Валера весь вечер чинил свою машинку.
Он объяснял Давиду, что там, в прежней стране, пишущие машинки были чуть ли не единственным средством производства, доступным и разрешенным для частного владения. Кроме, разве что, машинок швейных, которые, кстати, тоже использовались как средство самовыражения и протеста разными стилягами и фарцовщиками. Швейные машинки, по крайней мере, не подлежали регистрации. А пишущие, сивки-бурки, вещие каурки, находились на учете и подозрении, как и их хозяева. Для людей его круга и поколения машинка была почти как маузер для офицера, как лошадь для крестьянина.
К концу вечера «Эрика» заработала несмотря на разговоры на двух языках и на отсутствие каких-либо инструментов, кроме перочинного ножика.
И тут выяснилось, что у Давида есть дядюшка, Эпштейн, которому принадлежит мастерская по ремонту пишущих машинок. Старику необходим был помощник.
Мастерская Эпштейна находилась в финансовом районе, возле Биржи, в трехэтажном доме начала девятнадцатого века, втиснутом между двумя огромными конторскими зданиями. На второй этаж вела крутая, узкая деревянная лестница с протоптанными за полтораста лет коммерции, выкрашенными стертой красной краской ступенями. По этой лестнице взбирались заказчики, неся свою нелегкую металлическую ношу. Особо важным заказчикам взбираться не приходилось — к ним старик Эпштейн отправлялся сам, а впоследствии отправлял Валеру. Фирма была известна тем, что они приходили на дом со своим знаменитым саквояжем, похожим на старомодные докторские.

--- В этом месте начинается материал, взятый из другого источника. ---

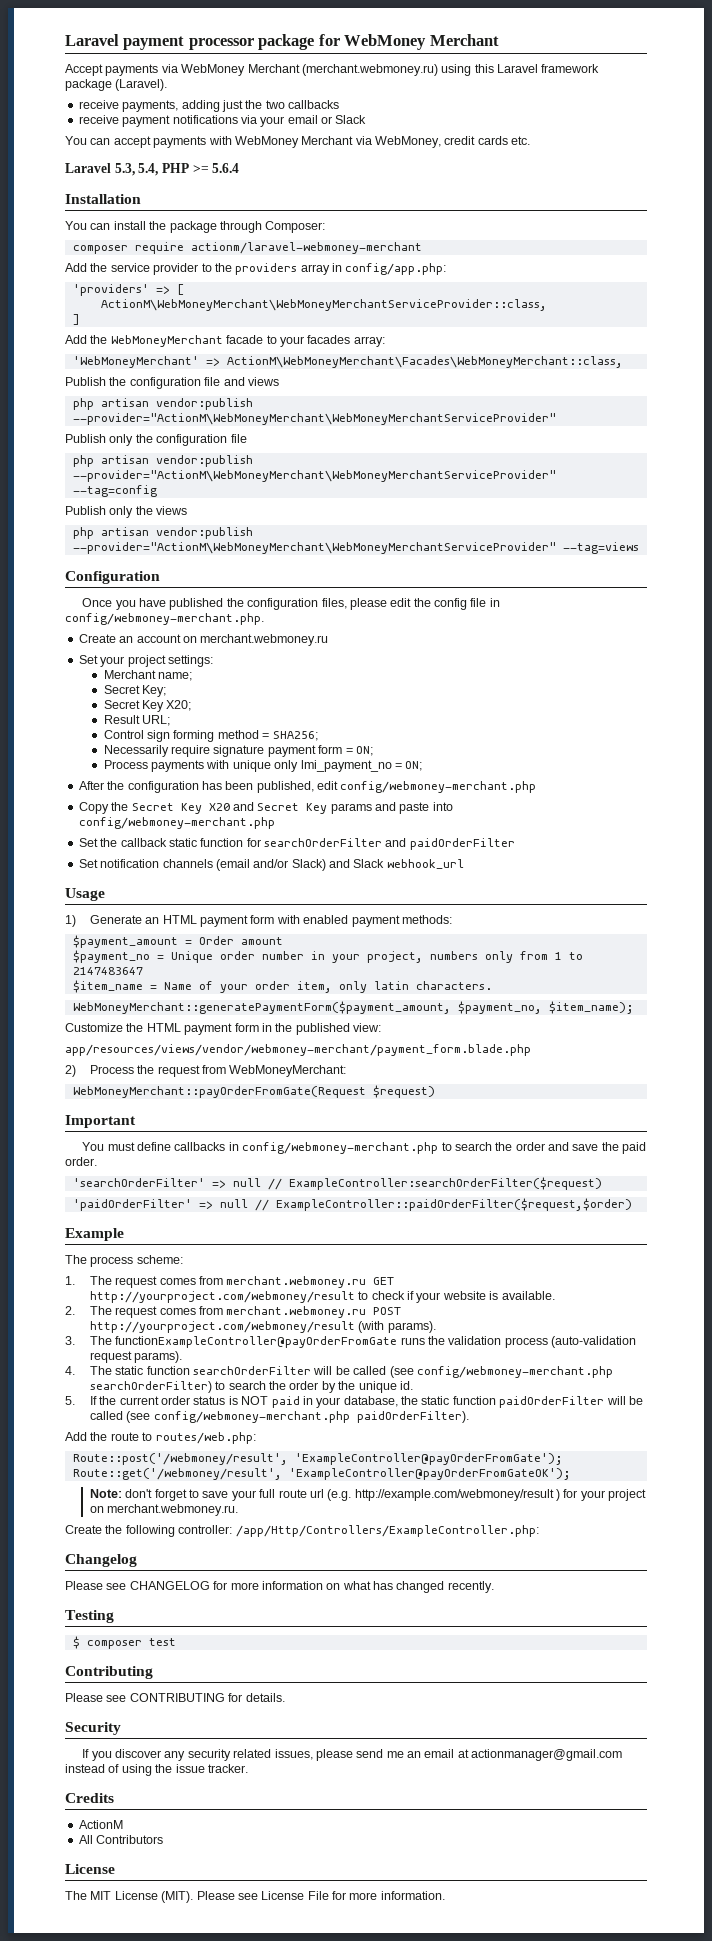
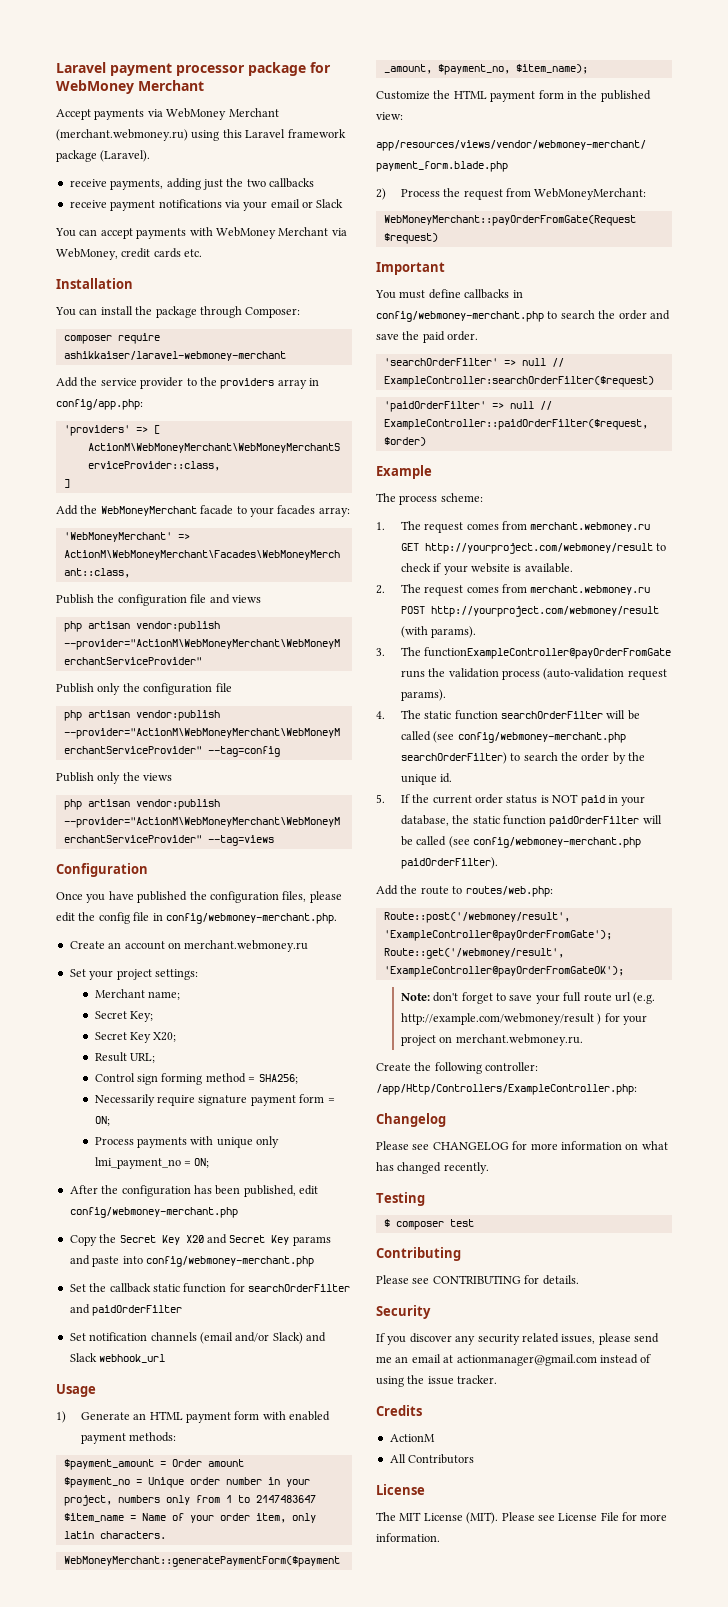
[65,163,240,176] // Laravel 5.3, 5.4, PHP >= 5.6.4 -> (203, 253) none
[190,242,422,254] actionm/laravel-webmoney-merchant -> [63,351,286,361] ashikkaiser/laravel-webmoney-merchant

И, как в докторском саквояже, помещались в нем инструменты почти хирургической точности, баночки с мазями и бутылочки с растворами…

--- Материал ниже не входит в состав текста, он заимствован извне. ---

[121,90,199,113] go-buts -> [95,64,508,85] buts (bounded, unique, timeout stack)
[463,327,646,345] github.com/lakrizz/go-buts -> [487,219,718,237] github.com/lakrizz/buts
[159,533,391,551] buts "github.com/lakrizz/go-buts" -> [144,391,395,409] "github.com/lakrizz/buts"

Старик Эпштейн вел бухгалтерские записи в огромных гроссбухах, переплетенных в черный и коричневый дерматин, с тисненными золотом узорами и датами на корешках. В тридцать восьмом году родители Давида вытащили своего родственника из Центральной Европы. Даты начинались с тридцать девятого.
Наверху, под потолком, шла по всему периметру мастерской длинная полка, на которой размещалась уникальная эпштейновская коллекция. Вернее, менее ценные экземпляры. Самые редкие и ценные хранились в застекленных стеллажах, которые Эпштейн называл своим музеем.

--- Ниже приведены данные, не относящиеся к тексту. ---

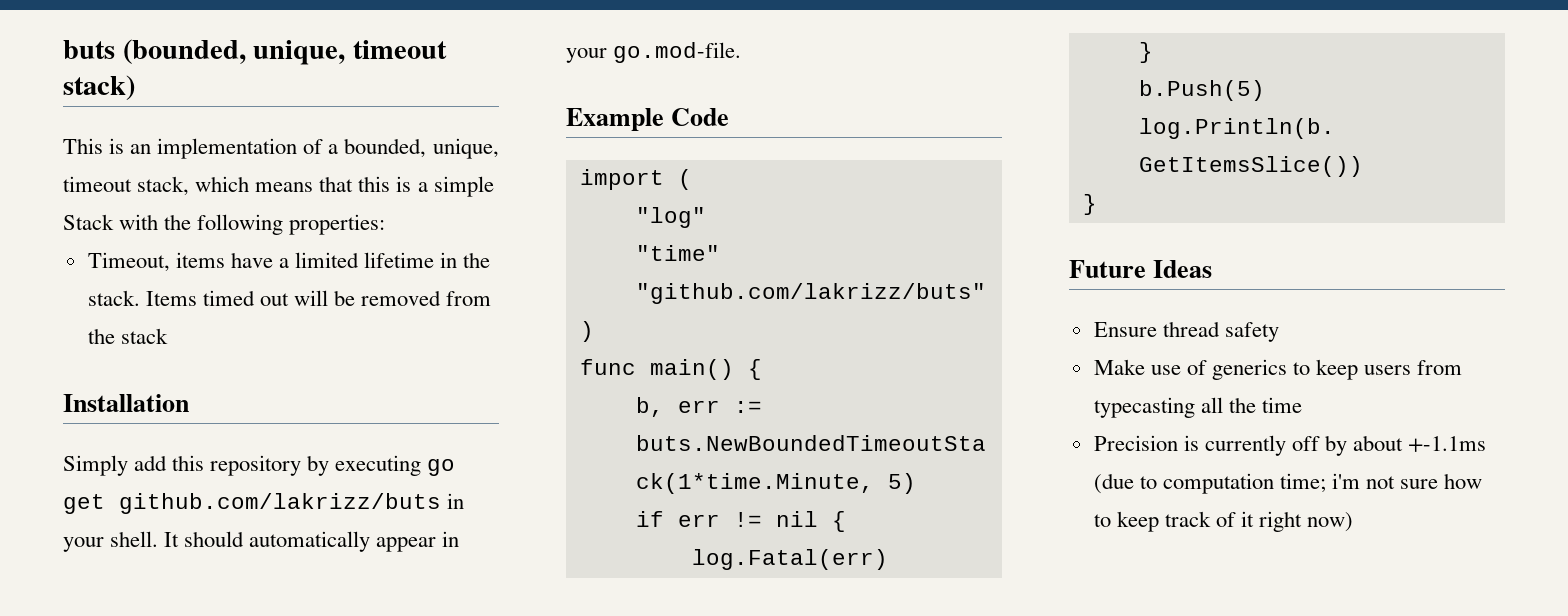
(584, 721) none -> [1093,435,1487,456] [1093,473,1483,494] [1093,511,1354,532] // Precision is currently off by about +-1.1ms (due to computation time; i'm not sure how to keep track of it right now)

Это были не простые, знакомые Валере «ундервуды» и «ремингтоны», а невиданные чудовища с тевтонскими именами. Тут стояли «бликенсдерфер» — голый, костлявый динозавр, на лакированной красного дерева платформе, желтый «миттерхофер», почему-то похожий на ткацкий станок, и безумная круглая «грандер-виктория», и загадочный «дарт» — большое колесо на двух маленьких колесиках. И еще великолепная, высокая, с гордым викторианским бюстом, украшенная перламутровыми гирляндами и золотой филигранью машинка «крэндал», изобретение Люсьена Стивена Крэндала. «Ремингтон» тут тоже был, но это был не обычный «ремингтон» — это была первая в мире пишущая машинка, «Ремингтон № 2». Номер первый, как часто бывает с новшествами и изобретениями, сгинул на стадии разработки.
Свои сокровища Эпштейн собирал долгие годы, расплачиваясь за них не деньгами — лишних никогда не было — а долгими часами работы, восстанавливая их из обломков и мусора. Среди его клиентов были многие знаменитости, даже несколько нобелевских лауреатов, чьи портреты с автографами украшали стены, и чьи машинки, полученные на обмен, тоже хранились за стеклом в музее, хотя были заурядные «Олимпии» и «Оливетти». Начиналась галерея портретом Марка Твена. Его машинку Эпштейн не чинил, но Марк Твен был первым, представившим в издательство машинописную копию своей рукописи.